For the rest, the general position of Balmes among his countrymen may be summed up in the words of one of the leading Spanish journals, “El Heraldo”, at the time of his death. “Balmes appeared, like Chateaubriand, on the last day of the revolution of his country to demand from it an account of its excesses, and to claim for ancient institutions their forgotten rights. Both mounted on the wings of genius to a height so elevated above the passions of party that all entertained respect and veneration for them.
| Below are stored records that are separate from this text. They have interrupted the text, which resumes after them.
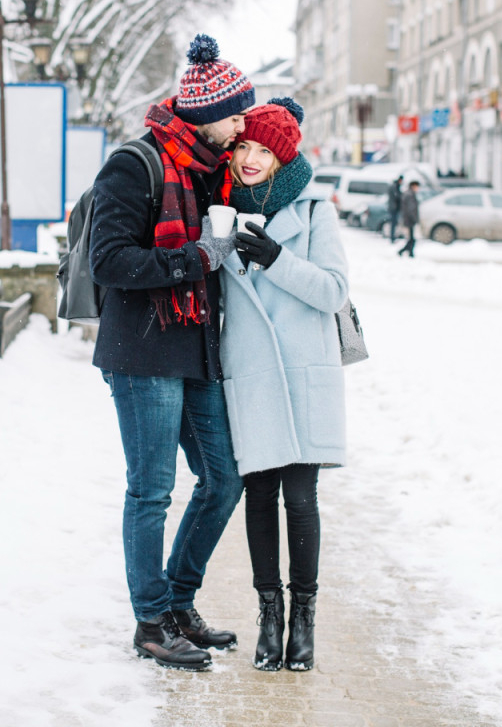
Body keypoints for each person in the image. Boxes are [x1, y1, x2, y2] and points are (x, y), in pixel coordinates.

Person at [89, 34, 254, 672]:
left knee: (223, 479)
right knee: (152, 491)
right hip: (143, 352)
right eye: (235, 112)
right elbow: (111, 261)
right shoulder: (136, 165)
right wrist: (197, 257)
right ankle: (151, 621)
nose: (241, 123)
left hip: (198, 351)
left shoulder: (213, 172)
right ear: (204, 112)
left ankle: (180, 603)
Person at [219, 97, 349, 672]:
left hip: (301, 373)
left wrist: (275, 259)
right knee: (258, 499)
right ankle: (268, 617)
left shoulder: (317, 212)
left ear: (283, 155)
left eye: (263, 150)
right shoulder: (218, 209)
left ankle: (304, 621)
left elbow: (334, 292)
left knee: (299, 500)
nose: (249, 158)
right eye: (243, 145)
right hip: (249, 372)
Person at [398, 180, 419, 258]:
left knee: (411, 238)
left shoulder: (408, 194)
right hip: (409, 220)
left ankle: (408, 252)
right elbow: (411, 209)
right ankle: (406, 251)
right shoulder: (410, 195)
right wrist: (414, 219)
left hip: (407, 219)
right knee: (412, 238)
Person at [386, 174, 403, 242]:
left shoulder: (395, 186)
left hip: (394, 207)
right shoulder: (395, 187)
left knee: (394, 223)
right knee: (393, 223)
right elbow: (397, 196)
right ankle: (392, 237)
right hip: (394, 208)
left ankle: (393, 236)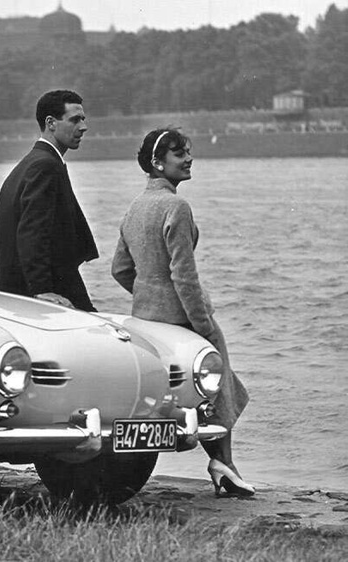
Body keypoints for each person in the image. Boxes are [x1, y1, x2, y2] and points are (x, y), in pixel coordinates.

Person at [111, 127, 254, 497]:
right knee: (217, 384)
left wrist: (149, 295)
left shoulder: (135, 207)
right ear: (158, 163)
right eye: (180, 154)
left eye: (189, 152)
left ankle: (224, 466)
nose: (189, 159)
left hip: (145, 318)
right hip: (182, 317)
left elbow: (120, 270)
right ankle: (225, 464)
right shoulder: (176, 206)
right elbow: (184, 276)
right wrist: (203, 324)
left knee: (195, 390)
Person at [0, 90, 98, 311]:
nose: (83, 127)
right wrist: (41, 290)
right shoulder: (45, 166)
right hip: (48, 295)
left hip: (23, 297)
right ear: (51, 123)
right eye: (74, 120)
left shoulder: (31, 163)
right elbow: (33, 231)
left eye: (83, 119)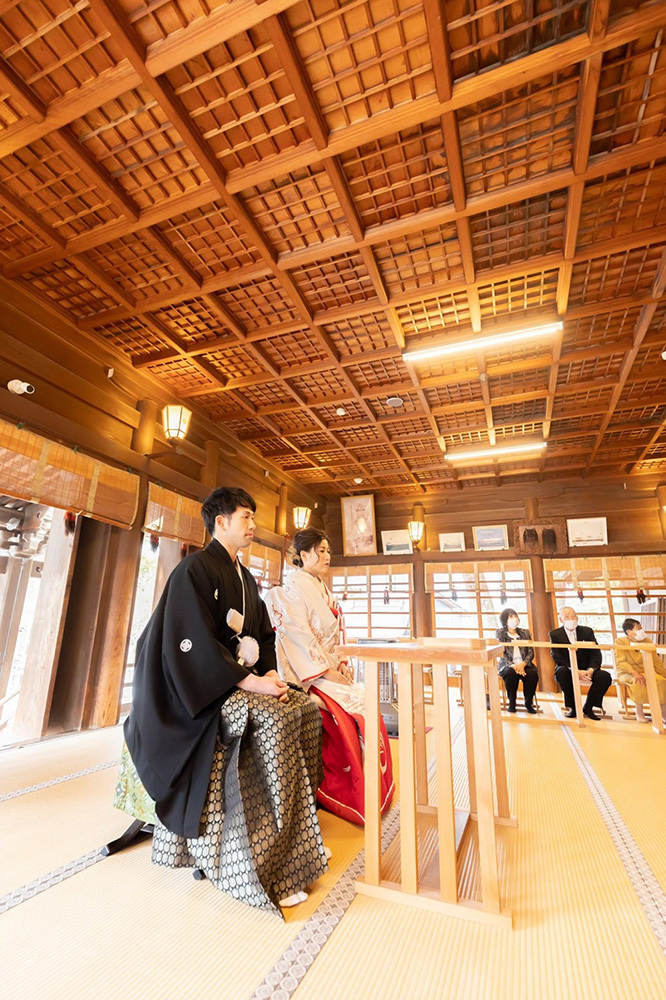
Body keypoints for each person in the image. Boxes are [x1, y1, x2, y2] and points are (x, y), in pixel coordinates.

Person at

One and the other brought such glory to their country that, though they combated generally prevailing opinions and prejudices, all good citizens wove for them well-earned crowns and loved them with enthusiasm.” Besides the works mentioned above, a collection of fragments and unpublished pieces were issued after his death under the title “Escritos póstumos” (Barcelona, 1850); also “Poesías póstumas” (ib.), and “Escrítos políticos” (ib.)